Notice the first reasoning step issues both data calls in one response. runTools executes them in parallel, so the wall-clock cost of the step is max(weather_history, weather_normals) instead of the sum. The second thinking step then decides to grab one more source after looking at what came back; if the agent had committed to a fixed plan up front it would have missed that the normals series was needed.

Observability

Once you have an agent in production, you will want two things you do not need on day one: a log of every run, and a way to replay one.

The log is a single table:

sql

CREATE TABLE runs (
  id          TEXT PRIMARY KEY,
  task        TEXT NOT NULL,
  status      TEXT NOT NULL,        -- 'running' | 'done' | 'error' | 'budget'
  started_at  DATETIME NOT NULL,
  ended_at    DATETIME,
  events      TEXT NOT NULL         -- JSONL of every Event
);

You write each event to a buffer as it flies past and write the buffer to the row when the run ends. Or write events as they happen if you want live tailing. Both work.

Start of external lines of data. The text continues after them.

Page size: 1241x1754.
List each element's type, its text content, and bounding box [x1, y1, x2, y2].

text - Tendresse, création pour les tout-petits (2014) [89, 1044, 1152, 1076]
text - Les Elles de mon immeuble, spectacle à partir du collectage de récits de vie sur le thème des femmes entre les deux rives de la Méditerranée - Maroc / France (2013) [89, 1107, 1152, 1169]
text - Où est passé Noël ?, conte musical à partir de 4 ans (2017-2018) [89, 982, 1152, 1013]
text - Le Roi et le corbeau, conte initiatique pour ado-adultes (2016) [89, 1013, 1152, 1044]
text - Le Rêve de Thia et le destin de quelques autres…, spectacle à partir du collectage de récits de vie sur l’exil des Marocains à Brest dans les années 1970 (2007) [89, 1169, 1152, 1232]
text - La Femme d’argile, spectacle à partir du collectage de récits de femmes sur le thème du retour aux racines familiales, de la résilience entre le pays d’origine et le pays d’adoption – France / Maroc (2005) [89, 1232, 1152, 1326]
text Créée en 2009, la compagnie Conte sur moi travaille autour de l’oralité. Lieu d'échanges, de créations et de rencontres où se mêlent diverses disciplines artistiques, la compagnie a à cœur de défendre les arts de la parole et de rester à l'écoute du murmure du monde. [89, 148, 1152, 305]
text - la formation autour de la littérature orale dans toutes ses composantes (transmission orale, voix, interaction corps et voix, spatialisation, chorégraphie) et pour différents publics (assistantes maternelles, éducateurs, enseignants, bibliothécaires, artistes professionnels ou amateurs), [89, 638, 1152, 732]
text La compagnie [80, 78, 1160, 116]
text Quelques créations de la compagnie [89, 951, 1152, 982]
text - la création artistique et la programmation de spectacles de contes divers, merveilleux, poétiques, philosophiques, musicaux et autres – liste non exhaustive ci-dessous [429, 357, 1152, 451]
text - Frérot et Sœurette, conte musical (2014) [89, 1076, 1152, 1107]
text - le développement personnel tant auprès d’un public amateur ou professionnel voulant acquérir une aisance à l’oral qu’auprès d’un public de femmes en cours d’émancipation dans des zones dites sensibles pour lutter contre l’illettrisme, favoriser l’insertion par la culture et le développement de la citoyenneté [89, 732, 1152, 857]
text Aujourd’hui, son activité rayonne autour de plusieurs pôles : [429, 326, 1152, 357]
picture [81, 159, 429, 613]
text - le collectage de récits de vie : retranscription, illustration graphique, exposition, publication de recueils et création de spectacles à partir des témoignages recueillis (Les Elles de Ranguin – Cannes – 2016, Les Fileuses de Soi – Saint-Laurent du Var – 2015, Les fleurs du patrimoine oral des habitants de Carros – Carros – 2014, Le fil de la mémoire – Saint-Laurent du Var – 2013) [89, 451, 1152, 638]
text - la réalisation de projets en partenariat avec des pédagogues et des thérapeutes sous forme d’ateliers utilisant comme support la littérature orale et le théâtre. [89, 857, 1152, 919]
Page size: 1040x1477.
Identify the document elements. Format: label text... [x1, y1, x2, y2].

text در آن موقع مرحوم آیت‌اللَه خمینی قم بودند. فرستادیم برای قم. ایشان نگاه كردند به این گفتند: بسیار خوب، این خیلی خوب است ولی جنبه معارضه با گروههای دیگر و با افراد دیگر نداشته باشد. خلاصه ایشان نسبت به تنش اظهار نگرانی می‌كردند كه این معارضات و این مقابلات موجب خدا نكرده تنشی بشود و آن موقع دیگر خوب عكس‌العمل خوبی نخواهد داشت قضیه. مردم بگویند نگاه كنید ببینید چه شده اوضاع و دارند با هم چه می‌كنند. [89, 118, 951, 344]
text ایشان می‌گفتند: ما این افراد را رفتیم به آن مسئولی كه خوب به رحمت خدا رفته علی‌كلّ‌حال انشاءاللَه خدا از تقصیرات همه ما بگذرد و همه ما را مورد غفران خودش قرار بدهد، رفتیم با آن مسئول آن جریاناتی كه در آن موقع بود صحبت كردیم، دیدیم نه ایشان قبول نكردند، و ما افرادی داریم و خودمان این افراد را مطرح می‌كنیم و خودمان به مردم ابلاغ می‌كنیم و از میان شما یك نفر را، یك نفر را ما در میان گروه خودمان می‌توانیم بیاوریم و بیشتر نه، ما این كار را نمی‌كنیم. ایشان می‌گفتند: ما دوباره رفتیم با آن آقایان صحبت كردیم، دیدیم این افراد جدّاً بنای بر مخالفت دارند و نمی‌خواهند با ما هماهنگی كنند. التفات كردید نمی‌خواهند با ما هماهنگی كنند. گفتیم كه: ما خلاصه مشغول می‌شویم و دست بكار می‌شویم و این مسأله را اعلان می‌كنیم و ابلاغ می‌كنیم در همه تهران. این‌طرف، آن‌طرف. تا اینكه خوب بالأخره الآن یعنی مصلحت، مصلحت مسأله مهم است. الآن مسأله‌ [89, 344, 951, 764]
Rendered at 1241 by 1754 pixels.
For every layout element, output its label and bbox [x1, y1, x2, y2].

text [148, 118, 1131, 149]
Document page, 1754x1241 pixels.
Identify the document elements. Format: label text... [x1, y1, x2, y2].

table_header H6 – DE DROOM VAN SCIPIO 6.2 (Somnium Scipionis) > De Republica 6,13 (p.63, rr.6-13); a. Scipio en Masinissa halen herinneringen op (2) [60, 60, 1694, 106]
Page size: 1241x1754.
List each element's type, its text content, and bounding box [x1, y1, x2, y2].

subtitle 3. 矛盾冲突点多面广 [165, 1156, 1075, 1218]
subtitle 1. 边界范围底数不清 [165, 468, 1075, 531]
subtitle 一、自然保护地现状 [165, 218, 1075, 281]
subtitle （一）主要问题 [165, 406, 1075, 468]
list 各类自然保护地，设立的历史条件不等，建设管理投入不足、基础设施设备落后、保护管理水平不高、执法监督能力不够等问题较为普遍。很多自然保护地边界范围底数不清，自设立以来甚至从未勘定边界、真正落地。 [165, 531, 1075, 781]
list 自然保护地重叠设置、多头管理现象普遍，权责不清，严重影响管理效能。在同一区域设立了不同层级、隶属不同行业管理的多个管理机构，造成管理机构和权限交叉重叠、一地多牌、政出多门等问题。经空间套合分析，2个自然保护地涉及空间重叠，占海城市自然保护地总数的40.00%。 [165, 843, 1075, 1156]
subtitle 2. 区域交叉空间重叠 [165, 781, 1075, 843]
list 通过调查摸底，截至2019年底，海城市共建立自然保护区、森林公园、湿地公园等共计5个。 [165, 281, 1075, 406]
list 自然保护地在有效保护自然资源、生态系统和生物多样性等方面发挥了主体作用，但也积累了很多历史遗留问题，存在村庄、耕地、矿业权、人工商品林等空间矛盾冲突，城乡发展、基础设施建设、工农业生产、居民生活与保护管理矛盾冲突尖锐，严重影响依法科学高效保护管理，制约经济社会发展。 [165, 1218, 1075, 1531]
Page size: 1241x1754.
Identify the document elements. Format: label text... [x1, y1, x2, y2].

Replay is the part that surprised me. The model never produces the same trace twice. Even with temperature 0, providers do not guarantee determinism across runs, especially when tool use is involved. What you can do is rerun the same task against the same tool implementations and see if the answer’s shape is similar. That is the basis of an eval suite: ten or twenty representative tasks with expected-shape answers, run nightly, alerts when the shape drifts.

Tools you actually need

Most agents end up using a small set of tools. The set that has earned its keep across the agents I have shipped:

web_fetch: pull a URL and return the body. The single most useful tool a model can have.
web_search: call a search API like Brave, Tavily, or Exa. Cheaper and more reliable than scraping.
read_file / write_file: for anything filesystem-shaped.
sql: read-only by default, write only behind a confirmation flag. The model will try to be helpful with DROP TABLE if you let it.
shell: sandboxed exec for the brave. I run mine inside a Docker container with no network and a tmpfs working directory.
calendar / email / slack: boring CRUD tools that get more use than any of the above.

Avoid the temptation to give the model one giant do_anything tool. Smaller tools with explicit schemas give the model fewer ways to get the call wrong and give you a clearer audit trail when something does go wrong.